## What to do:
Look for "butt" in each line of the records, and copy the lines that have it.

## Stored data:
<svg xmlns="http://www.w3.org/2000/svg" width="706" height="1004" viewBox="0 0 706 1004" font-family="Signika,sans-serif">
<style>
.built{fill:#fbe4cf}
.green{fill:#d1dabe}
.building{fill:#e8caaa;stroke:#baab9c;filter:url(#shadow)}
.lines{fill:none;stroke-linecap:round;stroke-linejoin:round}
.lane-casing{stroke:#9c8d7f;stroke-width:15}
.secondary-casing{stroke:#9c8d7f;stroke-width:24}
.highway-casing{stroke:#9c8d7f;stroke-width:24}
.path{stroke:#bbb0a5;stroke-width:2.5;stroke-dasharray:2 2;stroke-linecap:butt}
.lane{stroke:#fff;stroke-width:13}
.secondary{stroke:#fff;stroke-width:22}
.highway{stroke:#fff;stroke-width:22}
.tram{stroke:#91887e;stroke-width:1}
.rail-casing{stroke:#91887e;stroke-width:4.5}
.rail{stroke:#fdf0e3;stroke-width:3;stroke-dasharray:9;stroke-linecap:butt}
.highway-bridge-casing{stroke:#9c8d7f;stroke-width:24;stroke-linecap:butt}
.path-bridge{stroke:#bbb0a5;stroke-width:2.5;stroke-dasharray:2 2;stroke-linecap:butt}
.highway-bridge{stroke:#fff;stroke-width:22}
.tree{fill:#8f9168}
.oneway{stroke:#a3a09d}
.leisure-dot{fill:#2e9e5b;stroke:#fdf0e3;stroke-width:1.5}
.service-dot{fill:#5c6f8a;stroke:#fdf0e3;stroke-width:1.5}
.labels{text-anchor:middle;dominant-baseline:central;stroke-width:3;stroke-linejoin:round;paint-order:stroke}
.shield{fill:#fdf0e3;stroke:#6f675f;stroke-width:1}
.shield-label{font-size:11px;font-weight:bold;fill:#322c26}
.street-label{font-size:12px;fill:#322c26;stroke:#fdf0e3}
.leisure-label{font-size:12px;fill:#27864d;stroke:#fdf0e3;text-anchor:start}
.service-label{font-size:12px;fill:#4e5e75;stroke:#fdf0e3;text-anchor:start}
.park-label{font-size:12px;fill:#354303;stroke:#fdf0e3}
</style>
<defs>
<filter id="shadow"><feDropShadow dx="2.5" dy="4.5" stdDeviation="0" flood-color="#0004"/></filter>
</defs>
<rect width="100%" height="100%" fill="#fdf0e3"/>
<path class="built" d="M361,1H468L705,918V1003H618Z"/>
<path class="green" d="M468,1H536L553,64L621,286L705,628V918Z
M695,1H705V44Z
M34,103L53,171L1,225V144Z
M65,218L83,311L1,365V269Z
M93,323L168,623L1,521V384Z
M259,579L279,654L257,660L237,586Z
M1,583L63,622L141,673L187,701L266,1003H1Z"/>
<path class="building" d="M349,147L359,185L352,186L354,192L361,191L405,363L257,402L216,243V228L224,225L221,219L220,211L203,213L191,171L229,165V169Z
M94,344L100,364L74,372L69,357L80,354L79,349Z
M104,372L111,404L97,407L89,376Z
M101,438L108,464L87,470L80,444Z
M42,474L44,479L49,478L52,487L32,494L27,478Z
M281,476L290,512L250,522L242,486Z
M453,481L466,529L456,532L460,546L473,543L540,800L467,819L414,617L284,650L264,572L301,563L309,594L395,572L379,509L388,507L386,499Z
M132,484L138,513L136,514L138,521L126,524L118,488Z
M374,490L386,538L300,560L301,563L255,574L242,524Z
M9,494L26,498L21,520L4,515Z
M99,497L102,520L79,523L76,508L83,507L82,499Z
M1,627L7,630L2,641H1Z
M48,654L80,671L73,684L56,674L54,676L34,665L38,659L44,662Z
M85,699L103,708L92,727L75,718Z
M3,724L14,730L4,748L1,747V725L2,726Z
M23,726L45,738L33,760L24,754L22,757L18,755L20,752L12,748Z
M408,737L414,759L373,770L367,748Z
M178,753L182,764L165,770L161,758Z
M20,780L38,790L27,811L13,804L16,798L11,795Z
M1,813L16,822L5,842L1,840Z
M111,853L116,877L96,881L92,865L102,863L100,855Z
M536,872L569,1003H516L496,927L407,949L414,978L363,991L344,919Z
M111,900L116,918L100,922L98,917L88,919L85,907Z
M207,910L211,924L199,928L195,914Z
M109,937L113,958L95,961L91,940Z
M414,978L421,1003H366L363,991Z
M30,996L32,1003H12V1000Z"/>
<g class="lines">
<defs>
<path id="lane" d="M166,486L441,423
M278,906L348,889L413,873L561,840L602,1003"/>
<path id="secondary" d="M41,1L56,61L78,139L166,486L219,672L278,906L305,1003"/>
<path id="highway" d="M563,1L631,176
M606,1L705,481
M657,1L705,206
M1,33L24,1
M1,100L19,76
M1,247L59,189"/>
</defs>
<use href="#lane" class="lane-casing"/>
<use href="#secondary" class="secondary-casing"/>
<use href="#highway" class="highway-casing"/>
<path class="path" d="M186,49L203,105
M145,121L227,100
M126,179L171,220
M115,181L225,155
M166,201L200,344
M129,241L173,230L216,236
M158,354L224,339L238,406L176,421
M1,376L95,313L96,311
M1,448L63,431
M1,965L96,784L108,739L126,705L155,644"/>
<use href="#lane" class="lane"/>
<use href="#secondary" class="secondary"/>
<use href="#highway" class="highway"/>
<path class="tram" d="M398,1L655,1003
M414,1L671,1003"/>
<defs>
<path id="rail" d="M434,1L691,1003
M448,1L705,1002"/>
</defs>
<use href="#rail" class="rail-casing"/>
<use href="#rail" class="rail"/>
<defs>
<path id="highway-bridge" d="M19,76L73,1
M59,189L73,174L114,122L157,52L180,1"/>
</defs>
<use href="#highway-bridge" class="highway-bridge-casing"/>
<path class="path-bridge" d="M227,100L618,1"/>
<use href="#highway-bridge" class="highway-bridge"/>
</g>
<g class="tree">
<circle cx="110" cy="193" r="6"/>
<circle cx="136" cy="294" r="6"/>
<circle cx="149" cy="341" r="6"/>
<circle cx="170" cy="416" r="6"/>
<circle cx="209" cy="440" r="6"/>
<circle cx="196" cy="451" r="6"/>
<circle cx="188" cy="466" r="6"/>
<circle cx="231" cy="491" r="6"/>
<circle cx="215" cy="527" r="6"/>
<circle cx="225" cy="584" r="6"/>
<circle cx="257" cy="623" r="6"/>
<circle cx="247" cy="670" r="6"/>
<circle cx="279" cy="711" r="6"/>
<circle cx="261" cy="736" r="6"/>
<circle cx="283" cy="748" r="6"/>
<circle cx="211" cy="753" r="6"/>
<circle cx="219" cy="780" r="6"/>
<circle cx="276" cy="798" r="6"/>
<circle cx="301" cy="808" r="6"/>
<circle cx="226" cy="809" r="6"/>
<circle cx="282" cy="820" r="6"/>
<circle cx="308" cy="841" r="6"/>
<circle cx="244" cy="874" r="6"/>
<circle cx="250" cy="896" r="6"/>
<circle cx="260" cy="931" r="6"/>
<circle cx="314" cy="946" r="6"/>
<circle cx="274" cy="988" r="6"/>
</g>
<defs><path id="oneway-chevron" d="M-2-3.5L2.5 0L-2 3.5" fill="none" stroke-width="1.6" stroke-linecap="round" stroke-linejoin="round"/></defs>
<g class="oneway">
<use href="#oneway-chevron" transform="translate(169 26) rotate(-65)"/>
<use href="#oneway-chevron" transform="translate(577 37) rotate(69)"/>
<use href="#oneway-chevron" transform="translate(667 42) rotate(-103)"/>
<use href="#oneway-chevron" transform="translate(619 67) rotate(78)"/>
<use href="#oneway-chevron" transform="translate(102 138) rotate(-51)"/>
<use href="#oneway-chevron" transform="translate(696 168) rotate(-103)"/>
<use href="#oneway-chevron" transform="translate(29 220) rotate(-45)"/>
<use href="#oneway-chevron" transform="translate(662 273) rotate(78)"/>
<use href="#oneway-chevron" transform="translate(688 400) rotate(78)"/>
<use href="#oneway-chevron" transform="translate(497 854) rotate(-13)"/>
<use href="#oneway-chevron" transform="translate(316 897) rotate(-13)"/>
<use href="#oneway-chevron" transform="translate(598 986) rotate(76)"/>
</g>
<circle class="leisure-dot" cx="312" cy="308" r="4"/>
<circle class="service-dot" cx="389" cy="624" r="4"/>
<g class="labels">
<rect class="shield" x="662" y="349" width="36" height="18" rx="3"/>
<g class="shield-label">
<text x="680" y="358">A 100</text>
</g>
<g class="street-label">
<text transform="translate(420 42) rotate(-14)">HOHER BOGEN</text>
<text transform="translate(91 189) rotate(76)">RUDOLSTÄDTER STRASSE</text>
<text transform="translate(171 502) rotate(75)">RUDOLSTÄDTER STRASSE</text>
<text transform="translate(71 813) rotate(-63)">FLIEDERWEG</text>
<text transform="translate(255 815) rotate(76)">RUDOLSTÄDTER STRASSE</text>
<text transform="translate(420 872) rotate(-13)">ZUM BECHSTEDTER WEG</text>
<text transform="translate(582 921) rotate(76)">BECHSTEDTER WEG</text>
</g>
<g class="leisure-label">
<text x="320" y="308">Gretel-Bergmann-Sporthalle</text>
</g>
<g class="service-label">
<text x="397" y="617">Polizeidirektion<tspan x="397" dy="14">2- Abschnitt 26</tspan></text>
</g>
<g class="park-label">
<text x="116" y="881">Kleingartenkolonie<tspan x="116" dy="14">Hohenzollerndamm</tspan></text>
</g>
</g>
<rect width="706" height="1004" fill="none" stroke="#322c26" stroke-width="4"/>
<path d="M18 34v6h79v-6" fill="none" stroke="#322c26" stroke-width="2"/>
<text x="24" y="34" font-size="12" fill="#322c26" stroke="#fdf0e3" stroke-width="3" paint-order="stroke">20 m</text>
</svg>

## Expected answer:
.path{stroke:#bbb0a5;stroke-width:2.5;stroke-dasharray:2 2;stroke-linecap:butt}
.rail{stroke:#fdf0e3;stroke-width:3;stroke-dasharray:9;stroke-linecap:butt}
.highway-bridge-casing{stroke:#9c8d7f;stroke-width:24;stroke-linecap:butt}
.path-bridge{stroke:#bbb0a5;stroke-width:2.5;stroke-dasharray:2 2;stroke-linecap:butt}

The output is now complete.